= Yitzchok Breiter =

Polish Breslov rabbi

Yitzchok Breiter (1886-1943?) was a Breslover Hasidic rabbi who spread the teachings of Rebbe Nachman of Breslov beyond their origins in Ukraine to the country of Poland during the 1920s to 1930s.

==Biography==
Born in Poland 76 years after Rebbe Nachman's death, Breiter grew up without ever having heard about Breslover Hasidut. He first came across a copy of Rebbe Nachman's Likutey Moharan while learning in yeshiva in Lublin, and was impressed by the wisdom and faith it contained. He hid the book to read it again the next day, but when he returned, it had disappeared.

A few weeks later he came across a copy of Parparaot LeChochmah by the Tcheriner Rav, Rabbi Nachman Goldstein, which is a scholarly commentary on Likutey Moharan. In this volume, Breiter found information which helped him make contact with the Breslover Hasidim in Russia. The next Rosh Hashana, he made the first of many trips to Rebbe Nachman's gravesite in Uman.
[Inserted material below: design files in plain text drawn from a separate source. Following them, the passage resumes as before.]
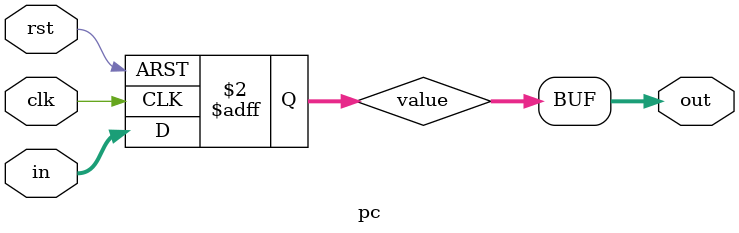
<source format=v>
module pc(in, out, clk, rst);
    input[15:0] in;
    input clk;
    input rst;
    output [15:0] out;
    
    reg[15:0] value;
    
    always@(posedge clk or posedge rst)
        if(rst)
            begin
            value <= 16'b0000000000000000;
            end
        else
            begin
            value <= in;
            end
            
    assign out = value;
endmodule        


</source>
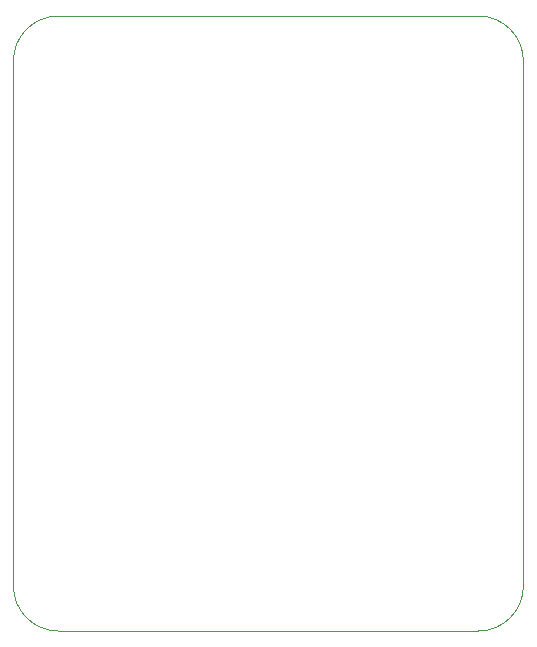
<source format=gbr>
%TF.GenerationSoftware,KiCad,Pcbnew,7.0.10*%
%TF.CreationDate,2025-06-13T16:12:02+05:30*%
%TF.ProjectId,PIC custom dev board_01,50494320-6375-4737-946f-6d2064657620,rev?*%
%TF.SameCoordinates,Original*%
%TF.FileFunction,Profile,NP*%
%FSLAX46Y46*%
G04 Gerber Fmt 4.6, Leading zero omitted, Abs format (unit mm)*
G04 Created by KiCad (PCBNEW 7.0.10) date 2025-06-13 16:12:02*
%MOMM*%
%LPD*%
G01*
G04 APERTURE LIST*
%TA.AperFunction,Profile*%
%ADD10C,0.100000*%
%TD*%
G04 APERTURE END LIST*
D10*
X118110000Y-49530000D02*
X153670000Y-49530000D01*
X153670000Y-101600000D02*
G75*
G03*
X157480000Y-97790000I0J3810000D01*
G01*
X157480000Y-97790000D02*
X157480000Y-53340000D01*
X114300000Y-53340000D02*
X114300000Y-97790000D01*
X118110000Y-49530000D02*
G75*
G03*
X114300000Y-53340000I0J-3810000D01*
G01*
X114300000Y-97790000D02*
G75*
G03*
X118110000Y-101600000I3810000J0D01*
G01*
X157480000Y-53340000D02*
G75*
G03*
X153670000Y-49530000I-3810000J0D01*
G01*
X118110000Y-101600000D02*
X153670000Y-101600000D01*
M02*

</source>
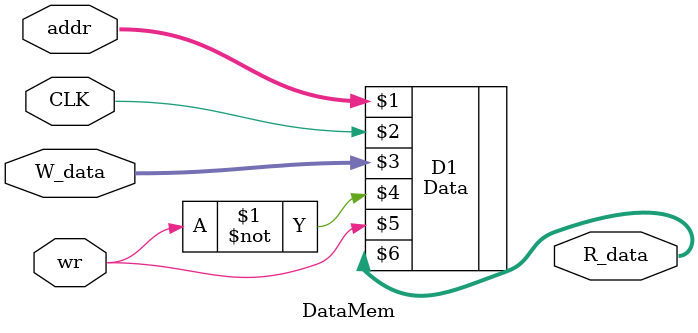
<source format=sv>

module DataMem(CLK, addr, wr, W_data, R_data);

input CLK;           //clock
input [0:7]addr;   //data address
input wr;   //data read/write selector
input [0:15]W_data;     //write data input
output reg [0:15] R_data;   //read data output

//data Memory intance
Data	D1(addr ,CLK, W_data ,~wr , wr, R_data ); 

endmodule 
</source>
These pilgrimages ended in 1917, when the Russian Revolution sealed the border between Poland and Communist Russia. Barred from visiting Rebbe Nachman's grave, Breiter composed an emotional prayer asking to be able to visit Uman once again. This prayer was recited by Breslover Hasidim around the world for more than 70 years, until the fall of Communism in 1989. Unable to travel to the annual Breslover Rosh Hashana kibbutz (prayer gathering) in Uman, Breiter established a similar holiday gathering in Lublin.

Breiter was a fiery, charismatic orator who was instrumental in increasing the numbers of Polish Breslover Hasidim to several thousand by the 1930s, making him one of the more important leaders of pre-World War II Breslov Hasidim. He was one of the Breslov leaders to whom Rabbi Yisroel Ber Odesser sent his petek for verification; the petek was returned without comment to Odesser on the last ship out of Poland before the German invasion of Poland.

==Holocaust==
Breiter was a recognized elder in the Warsaw Ghetto during the Nazi occupation of Poland. He was deported on one of the transports to Treblinka, where he was murdered.

==Publications==
Breiter wrote several scholarly works, including Seder HaYom ("Order of the Day"), which explains how to apply Rebbe Nachman’s teachings to one's daily life, and Sheva Amudei Emunah ("Seven Pillars of Faith"), a primer for developing one's faith.

He also composed the stirring song Chidush Kemoso ("A Novelty Like Him") in praise of Rebbe Nachman, which is often sung at Breslover gatherings.

Yitzchok Breiter composed a confession to be said by the tomb of Rebbe Nachman.